Florida Judge Rejects Limits on Medical Marijuana Dispensaries

The decision upbraids legislature and health department officials for obstructing patient access.

By
Caitlin Donohue

Following Governor Ron DeSantis’ efforts to get the Florida legislature to lift its ban on smokable marijuana, the state is facing another challenge to laws limiting its medical marijuana program. For the second time, a circuit judge has challenged a 2017 Florida law that placed a cap on the number of dispensaries that are allowed to open.

Both the smokable cannabis ban and dispensary cap were created in a 2017 law that looked to regulate Amendment 2, Florida’s Medical Marijuana Legalization measure, which passed with the support of more than 71 percent of voters in 2016.

On Feb. 2, Karen Gievers, Leon County’s Circuit Judge, definitively sided with the state’s largest chain of dispensaries: Trulieve. Gievers upbraided the state legislature and Florida health officials for ignoring the voters’ will and limiting patients’ access to medical cannabis.

The state’s health department suggests that the dispensary cap works to avoid over-saturation of the medical marijuana market. But Judge Gievers ruled out that theory. “Handicapping existing, performing, competitive businesses to help less competitive businesses, at the expense of consumer efficiency and choice, is not rationally related to a legitimate public purpose,” she wrote.

Stored data:
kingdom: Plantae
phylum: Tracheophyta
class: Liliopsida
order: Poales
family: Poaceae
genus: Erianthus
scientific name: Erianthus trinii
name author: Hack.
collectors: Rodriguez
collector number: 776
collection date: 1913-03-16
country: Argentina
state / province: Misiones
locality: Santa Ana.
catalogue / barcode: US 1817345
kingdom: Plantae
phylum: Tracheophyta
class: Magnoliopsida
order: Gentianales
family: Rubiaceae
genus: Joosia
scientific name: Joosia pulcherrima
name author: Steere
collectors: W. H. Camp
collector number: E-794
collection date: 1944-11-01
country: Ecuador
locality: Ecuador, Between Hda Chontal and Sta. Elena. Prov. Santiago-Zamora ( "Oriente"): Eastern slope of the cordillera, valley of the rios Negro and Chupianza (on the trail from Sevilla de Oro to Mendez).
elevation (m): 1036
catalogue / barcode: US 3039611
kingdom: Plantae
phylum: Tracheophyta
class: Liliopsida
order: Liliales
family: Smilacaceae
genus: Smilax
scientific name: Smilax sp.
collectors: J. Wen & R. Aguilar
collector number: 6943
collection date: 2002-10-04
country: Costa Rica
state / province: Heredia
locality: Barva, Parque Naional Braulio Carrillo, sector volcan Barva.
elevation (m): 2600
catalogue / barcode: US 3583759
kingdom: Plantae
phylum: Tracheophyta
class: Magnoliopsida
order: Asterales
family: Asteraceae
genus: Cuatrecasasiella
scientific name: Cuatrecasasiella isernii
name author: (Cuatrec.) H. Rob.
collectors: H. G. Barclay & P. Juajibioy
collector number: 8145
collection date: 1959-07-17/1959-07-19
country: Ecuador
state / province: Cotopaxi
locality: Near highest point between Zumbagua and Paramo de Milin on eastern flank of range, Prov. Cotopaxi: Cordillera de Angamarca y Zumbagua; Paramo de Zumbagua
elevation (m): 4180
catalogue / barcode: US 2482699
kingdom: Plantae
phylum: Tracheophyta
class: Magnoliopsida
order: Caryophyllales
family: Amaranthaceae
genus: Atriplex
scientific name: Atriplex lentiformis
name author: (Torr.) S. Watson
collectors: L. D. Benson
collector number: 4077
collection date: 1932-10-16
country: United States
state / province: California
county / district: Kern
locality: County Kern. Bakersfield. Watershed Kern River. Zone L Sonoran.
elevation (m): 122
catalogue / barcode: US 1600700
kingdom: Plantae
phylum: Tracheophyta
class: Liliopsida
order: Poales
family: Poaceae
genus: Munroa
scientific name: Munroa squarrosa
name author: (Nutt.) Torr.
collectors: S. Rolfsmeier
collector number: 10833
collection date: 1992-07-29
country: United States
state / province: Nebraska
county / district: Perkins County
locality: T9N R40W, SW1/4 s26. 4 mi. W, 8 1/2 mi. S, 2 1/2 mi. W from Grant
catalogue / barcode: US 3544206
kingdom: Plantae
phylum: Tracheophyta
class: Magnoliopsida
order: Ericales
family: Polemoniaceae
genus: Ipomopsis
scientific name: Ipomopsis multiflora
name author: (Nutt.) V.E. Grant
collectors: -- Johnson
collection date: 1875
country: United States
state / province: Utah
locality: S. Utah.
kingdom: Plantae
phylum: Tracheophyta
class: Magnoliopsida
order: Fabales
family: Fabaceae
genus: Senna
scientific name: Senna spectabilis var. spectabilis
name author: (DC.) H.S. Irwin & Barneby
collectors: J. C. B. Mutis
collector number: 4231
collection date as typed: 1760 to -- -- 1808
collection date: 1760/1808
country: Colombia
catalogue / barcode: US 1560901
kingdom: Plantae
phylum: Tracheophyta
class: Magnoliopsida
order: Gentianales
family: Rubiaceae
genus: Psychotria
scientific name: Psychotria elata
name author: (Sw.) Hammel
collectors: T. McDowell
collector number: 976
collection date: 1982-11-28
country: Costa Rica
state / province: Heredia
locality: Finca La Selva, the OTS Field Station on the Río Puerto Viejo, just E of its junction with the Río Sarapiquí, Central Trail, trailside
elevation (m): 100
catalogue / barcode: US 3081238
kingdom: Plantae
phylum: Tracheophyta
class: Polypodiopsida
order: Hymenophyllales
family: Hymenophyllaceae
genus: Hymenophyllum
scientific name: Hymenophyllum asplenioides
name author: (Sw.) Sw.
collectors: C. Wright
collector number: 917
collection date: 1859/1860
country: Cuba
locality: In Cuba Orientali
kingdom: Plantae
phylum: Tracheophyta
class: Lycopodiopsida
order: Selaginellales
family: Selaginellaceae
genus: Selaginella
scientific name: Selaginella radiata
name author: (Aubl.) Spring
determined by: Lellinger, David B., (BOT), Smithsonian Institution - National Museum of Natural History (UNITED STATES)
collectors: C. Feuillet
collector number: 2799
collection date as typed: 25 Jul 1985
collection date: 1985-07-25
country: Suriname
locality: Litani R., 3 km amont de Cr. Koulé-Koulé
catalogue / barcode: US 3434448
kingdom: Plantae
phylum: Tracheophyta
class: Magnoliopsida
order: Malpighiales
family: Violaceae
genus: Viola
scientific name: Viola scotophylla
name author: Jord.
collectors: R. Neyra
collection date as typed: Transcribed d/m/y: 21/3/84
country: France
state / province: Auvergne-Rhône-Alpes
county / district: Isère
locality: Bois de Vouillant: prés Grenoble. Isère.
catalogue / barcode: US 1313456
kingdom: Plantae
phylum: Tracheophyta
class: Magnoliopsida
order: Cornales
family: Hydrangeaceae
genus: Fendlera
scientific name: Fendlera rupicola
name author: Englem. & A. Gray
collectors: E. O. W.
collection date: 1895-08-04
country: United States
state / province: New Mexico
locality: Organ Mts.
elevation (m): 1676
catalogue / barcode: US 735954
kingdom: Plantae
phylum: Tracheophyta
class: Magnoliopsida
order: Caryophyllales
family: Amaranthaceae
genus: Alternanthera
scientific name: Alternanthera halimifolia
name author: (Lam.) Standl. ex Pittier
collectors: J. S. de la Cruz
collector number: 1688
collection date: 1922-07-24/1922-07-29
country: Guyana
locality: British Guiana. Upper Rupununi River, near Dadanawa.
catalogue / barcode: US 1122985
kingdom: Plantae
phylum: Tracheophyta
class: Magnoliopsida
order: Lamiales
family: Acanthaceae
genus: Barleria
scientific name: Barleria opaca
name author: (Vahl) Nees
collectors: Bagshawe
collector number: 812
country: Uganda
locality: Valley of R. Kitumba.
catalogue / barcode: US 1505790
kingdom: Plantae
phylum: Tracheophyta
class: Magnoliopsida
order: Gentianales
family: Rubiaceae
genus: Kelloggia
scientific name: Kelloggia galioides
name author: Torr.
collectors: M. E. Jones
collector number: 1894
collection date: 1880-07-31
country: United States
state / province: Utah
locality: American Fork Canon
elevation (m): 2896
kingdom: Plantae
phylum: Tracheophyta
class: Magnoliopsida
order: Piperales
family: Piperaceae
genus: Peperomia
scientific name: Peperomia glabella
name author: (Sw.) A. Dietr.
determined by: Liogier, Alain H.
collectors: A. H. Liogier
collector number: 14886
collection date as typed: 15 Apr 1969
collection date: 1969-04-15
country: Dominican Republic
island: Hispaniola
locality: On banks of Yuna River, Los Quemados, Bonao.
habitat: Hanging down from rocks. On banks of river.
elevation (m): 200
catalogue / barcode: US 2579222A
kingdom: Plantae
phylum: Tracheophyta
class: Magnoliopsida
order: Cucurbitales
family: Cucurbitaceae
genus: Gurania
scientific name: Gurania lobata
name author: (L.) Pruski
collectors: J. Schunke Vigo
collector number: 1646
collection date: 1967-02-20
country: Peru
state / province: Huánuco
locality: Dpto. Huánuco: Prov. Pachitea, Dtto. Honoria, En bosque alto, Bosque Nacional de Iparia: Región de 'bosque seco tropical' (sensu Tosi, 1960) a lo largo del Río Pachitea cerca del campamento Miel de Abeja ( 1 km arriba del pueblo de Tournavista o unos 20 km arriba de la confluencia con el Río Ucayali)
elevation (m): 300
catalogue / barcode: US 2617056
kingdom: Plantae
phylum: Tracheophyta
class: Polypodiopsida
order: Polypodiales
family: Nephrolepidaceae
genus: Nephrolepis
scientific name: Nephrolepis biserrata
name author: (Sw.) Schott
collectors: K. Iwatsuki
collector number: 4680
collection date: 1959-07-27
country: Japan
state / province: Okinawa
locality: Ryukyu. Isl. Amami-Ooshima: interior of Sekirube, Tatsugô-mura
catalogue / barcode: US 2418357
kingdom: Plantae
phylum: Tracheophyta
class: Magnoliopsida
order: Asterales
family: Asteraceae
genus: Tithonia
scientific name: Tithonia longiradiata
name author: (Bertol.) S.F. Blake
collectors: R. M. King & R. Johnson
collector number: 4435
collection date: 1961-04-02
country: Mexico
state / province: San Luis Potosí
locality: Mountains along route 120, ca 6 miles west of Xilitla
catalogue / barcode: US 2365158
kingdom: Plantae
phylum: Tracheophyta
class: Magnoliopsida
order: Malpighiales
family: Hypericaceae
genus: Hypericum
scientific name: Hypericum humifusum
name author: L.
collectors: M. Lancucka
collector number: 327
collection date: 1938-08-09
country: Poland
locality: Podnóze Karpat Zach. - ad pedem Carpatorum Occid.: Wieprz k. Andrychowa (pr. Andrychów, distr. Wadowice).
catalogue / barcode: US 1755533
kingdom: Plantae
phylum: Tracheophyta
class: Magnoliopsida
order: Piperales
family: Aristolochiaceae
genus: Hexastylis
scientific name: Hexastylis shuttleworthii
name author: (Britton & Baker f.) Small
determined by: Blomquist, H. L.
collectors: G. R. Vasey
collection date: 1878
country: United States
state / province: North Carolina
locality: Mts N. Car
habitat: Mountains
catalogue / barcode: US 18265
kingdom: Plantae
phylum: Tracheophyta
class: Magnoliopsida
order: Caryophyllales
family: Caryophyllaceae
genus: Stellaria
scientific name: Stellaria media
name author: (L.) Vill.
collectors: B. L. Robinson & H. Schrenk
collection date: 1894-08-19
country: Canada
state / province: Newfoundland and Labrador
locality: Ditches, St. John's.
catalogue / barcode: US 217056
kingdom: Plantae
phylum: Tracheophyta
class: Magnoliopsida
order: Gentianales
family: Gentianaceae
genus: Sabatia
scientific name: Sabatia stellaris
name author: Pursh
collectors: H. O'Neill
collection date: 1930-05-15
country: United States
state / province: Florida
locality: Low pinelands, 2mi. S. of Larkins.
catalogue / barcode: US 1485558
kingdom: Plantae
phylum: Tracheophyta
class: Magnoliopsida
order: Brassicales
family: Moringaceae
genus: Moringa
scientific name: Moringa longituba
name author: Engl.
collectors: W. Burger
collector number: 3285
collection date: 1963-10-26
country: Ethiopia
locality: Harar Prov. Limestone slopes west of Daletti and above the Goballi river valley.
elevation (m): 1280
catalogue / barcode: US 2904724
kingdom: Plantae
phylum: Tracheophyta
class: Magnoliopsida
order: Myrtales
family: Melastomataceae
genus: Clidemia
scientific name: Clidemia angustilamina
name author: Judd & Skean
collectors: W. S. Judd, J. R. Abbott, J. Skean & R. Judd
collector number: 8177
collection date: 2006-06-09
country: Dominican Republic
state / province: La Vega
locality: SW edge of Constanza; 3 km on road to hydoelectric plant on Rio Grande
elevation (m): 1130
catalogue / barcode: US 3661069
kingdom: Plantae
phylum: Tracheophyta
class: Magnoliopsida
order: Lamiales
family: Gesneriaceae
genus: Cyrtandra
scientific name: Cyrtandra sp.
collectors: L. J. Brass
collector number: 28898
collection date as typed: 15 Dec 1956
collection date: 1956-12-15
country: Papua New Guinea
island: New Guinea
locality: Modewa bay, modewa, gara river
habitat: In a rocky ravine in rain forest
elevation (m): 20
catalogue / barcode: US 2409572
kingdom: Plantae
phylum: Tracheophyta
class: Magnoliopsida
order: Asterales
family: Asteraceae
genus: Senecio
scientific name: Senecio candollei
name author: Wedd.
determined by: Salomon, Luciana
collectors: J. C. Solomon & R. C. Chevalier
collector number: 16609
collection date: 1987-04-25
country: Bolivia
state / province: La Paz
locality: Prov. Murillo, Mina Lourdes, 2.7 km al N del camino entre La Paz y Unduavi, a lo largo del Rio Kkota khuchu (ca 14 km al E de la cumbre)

Exercises to complete:
A. Rewrite the passage of the Florida dispensary article between "Following Governor Ron" and "to medical cannabis.", inclusive, changing "Trulieve" to "the Trulieve chain".
B. List every person named in the Florida dispensary article.
C. In the Florida dispensary article, what share of voters supported Amendment 2 in 2016?
The stored data was drawn from a separate source.

Solutions:
A.
Following Governor Ron DeSantis’ efforts to get the Florida legislature to lift its ban on smokable marijuana, the state is facing another challenge to laws limiting its medical marijuana program. For the second time, a circuit judge has challenged a 2017 Florida law that placed a cap on the number of dispensaries that are allowed to open.

Both the smokable cannabis ban and dispensary cap were created in a 2017 law that looked to regulate Amendment 2, Florida’s Medical Marijuana Legalization measure, which passed with the support of more than 71 percent of voters in 2016.

On Feb. 2, Karen Gievers, Leon County’s Circuit Judge, definitively sided with the state’s largest chain of dispensaries: the Trulieve chain. Gievers upbraided the state legislature and Florida health officials for ignoring the voters’ will and limiting patients’ access to medical cannabis.

B. Caitlin Donohue, Ron DeSantis, Karen Gievers

C. More than 71 percent